I borrow four never-heard-before CDs from the Esplanade Library today.
Film music buffs, take a look at Shostakovich. Do not belittle him next to John Williams or Hans Zimmer for that matter. Shostakovich's music for the screen is just as individualistic as his serious works. In fact, the wit and sarcasm from his serious works can just be found in the film scores. His marches are not Pomp and Circumstance, rather, a parody of the great Communist music with discords here and there. Sometimes the music is irresistibly cute, as if Shostakovich had been grinning with glee at the film while writing the music.
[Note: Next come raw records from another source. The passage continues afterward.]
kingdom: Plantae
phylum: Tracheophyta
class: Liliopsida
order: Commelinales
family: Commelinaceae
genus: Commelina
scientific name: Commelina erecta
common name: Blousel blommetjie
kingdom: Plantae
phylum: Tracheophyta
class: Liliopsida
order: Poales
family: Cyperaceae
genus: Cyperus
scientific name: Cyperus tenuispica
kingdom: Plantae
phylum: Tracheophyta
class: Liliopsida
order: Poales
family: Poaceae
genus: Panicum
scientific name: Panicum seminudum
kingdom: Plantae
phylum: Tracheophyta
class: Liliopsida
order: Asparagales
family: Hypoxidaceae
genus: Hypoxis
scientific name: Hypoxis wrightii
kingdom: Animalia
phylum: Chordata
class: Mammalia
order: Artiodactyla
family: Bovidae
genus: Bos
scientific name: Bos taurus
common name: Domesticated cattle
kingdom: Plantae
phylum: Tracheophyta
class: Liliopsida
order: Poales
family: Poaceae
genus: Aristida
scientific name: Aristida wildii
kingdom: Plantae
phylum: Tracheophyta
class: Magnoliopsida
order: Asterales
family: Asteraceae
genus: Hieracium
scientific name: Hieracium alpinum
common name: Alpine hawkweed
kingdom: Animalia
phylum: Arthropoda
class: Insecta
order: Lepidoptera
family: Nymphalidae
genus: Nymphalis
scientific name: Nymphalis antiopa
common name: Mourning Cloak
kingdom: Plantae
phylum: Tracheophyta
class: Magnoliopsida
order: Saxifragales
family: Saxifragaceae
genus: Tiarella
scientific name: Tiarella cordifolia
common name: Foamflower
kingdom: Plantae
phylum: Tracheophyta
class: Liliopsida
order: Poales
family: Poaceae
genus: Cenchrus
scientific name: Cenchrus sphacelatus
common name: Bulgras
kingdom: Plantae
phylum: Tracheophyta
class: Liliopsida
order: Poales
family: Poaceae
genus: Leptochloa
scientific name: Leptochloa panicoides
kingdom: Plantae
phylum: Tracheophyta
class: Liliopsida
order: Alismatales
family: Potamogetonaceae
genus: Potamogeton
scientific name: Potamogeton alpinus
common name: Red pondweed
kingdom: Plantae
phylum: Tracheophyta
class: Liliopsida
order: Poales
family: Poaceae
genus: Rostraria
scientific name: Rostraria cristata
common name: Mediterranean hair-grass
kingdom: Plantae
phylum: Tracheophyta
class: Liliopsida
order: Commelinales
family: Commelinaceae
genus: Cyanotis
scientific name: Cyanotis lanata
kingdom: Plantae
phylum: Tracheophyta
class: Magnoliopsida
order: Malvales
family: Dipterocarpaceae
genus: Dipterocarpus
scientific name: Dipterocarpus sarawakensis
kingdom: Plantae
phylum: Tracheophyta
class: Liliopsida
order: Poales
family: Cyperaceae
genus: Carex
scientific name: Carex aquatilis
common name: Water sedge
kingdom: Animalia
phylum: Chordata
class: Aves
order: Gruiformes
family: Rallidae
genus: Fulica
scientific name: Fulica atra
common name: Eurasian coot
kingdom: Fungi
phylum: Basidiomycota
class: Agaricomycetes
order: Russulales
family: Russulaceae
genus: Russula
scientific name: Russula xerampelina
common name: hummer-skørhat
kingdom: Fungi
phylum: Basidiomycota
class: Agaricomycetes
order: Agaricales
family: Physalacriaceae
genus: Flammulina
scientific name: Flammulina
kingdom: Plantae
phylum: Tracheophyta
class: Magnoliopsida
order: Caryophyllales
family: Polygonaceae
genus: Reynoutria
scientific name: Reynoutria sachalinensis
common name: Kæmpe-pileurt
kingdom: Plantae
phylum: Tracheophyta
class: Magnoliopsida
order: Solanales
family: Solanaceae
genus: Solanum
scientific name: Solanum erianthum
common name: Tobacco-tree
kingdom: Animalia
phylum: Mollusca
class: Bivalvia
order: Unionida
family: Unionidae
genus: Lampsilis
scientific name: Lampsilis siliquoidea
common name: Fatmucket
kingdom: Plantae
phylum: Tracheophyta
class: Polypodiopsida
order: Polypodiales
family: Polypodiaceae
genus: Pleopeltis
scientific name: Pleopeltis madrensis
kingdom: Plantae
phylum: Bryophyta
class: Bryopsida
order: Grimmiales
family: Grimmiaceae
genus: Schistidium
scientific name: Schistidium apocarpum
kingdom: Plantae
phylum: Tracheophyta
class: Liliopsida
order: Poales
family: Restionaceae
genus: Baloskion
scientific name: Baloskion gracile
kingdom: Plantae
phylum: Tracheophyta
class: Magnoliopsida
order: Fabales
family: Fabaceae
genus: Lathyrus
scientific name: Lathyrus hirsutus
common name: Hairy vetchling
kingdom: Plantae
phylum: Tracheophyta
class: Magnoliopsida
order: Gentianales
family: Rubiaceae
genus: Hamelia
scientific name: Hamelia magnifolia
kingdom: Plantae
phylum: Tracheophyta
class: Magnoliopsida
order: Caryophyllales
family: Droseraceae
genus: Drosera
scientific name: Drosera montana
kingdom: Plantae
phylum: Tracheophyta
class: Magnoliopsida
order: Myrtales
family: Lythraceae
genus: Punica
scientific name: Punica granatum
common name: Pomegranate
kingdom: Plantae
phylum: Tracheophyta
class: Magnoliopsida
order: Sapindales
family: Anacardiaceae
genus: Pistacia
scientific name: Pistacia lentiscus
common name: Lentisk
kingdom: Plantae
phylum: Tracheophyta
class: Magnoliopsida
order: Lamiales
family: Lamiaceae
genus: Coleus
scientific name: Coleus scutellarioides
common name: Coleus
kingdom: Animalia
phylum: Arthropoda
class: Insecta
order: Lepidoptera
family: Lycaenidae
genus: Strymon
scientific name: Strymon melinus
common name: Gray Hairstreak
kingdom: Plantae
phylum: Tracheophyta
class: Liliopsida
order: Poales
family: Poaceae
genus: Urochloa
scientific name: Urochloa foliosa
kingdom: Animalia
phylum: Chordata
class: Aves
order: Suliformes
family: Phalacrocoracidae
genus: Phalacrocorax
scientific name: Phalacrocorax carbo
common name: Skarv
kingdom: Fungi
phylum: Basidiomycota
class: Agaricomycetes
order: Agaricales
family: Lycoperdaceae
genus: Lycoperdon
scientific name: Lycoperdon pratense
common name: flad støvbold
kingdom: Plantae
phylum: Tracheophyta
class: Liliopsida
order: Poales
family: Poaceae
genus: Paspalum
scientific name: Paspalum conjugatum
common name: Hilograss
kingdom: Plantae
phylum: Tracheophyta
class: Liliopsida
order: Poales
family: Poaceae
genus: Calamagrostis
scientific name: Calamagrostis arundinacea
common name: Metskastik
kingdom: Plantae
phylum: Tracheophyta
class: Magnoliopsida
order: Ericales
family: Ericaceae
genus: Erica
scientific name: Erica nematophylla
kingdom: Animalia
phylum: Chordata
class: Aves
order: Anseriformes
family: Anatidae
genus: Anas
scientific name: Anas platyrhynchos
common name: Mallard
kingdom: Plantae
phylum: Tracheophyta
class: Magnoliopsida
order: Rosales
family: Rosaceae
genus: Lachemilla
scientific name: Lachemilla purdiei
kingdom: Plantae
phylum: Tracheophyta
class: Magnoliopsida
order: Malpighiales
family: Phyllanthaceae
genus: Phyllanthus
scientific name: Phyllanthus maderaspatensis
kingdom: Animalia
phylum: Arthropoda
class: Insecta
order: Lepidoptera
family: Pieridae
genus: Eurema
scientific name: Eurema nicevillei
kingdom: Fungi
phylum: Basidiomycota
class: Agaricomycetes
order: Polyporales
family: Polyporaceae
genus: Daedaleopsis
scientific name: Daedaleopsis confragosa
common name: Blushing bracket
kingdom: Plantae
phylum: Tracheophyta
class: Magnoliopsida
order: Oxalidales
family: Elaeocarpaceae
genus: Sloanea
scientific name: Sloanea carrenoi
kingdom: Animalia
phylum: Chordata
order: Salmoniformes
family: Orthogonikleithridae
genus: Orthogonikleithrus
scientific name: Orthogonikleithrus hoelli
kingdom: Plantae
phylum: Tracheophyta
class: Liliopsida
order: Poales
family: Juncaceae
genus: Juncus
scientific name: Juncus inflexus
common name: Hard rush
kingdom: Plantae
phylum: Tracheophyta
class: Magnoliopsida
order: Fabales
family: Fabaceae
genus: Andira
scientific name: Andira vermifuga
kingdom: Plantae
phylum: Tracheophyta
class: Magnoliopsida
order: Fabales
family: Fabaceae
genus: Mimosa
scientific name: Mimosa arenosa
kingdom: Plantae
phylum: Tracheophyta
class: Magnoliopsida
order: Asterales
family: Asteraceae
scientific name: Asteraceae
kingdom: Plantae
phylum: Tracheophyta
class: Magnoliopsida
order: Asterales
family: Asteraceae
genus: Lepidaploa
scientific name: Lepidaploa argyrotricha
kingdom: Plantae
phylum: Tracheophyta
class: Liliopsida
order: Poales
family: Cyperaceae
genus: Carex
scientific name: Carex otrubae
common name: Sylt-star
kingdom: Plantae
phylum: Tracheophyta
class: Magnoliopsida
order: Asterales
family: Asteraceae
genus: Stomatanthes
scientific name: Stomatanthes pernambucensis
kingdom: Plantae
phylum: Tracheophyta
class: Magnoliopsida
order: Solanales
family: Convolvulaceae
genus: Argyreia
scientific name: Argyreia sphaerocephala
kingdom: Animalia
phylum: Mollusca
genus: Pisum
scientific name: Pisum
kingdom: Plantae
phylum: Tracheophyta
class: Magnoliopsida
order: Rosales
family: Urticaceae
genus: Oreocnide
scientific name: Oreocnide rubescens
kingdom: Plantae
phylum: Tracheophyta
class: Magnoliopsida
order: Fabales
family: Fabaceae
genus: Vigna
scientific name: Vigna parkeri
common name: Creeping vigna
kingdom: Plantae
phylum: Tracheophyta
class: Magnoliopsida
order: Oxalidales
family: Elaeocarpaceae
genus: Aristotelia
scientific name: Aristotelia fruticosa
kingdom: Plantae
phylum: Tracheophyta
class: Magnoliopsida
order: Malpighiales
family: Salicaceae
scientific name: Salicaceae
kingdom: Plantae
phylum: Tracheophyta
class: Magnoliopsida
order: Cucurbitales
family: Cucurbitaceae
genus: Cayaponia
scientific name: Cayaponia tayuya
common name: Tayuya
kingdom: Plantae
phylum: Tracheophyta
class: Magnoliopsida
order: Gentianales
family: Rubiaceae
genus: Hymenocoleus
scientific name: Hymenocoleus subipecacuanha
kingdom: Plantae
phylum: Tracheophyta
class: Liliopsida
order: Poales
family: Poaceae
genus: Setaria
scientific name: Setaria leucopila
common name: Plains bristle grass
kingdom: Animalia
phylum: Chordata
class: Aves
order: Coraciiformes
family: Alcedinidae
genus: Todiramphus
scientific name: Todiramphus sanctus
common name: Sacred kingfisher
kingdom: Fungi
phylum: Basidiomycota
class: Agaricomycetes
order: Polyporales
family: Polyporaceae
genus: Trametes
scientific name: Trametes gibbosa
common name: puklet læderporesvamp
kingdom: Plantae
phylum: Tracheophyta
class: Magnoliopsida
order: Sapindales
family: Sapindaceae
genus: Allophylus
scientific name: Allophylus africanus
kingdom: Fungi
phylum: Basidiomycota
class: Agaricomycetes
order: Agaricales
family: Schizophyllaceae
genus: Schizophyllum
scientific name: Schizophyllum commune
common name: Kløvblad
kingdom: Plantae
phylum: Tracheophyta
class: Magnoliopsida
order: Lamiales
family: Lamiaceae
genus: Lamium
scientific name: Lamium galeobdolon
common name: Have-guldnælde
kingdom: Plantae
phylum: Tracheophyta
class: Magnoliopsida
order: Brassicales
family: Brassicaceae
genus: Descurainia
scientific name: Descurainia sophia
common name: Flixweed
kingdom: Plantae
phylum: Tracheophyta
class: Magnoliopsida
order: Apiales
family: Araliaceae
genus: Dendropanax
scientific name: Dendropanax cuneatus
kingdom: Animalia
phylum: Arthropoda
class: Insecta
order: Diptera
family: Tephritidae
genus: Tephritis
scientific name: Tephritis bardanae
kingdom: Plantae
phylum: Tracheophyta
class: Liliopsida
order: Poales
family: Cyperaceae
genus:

Paul McCartney is another respected persona in music, not just as a rock band performer and songwriter, but also a serious composer. That is what the music industry should be producing, not some hip hop trash or boob-flasher like Britney Spears, or simply game up on cheapskate boy bands that seem to be saturating up the performance marketplace. The Idol series should be taking aim at this, cultivating musicians and performers who are truly dedicated to their art and are constantly expanding and experimenting and crossing boundaries.
"Standing Stone" is based on a poem in a Celtic setting. There is an extremely beautiful central theme; I don't know how to describe it in words, but it simply lifts your heart to the zenith. It is sweet and fragile when played by the flute, and accompanied by the harp. It is rousing and inspiring when the entire orchestra plays it, the melody being led by the strings playing in doubled octaves in the high range. Even more angelic and heavenly when the choir joins in with a rush of the timpani and cymbals.
20th century music knows no boundaries. Tan Dun's opera "The Peony Pavilion" is scored for a small ensemble, including electric instruments. You could possibly think of it as some rock band performance, or even a musical. He constantly uses a rhythm that could be mistaken to have come from an acapella piece, or a pop ballad. As usual, Tan's instrumentation mixes his Eastern origins with the West, incorporating the pipa, synthesiser, Chinese drums, to name but a few.
Charles Ives' Second Symphony is just pure fun. He throws in the very songs he knows, such as "Camptown Races" and "Yankee Doodle". The tunes are not very obvious, though. He reworks them such that they seem like they were composed by Ives himself. Nevertheless you can still hear faint renditions of parts of the original songs. It represents one of the voices of American music, the others being the Cowboy West by Aaron Copland and Ferde Grofe and the jazzy East of George Gershwin and Leonard Bernstein.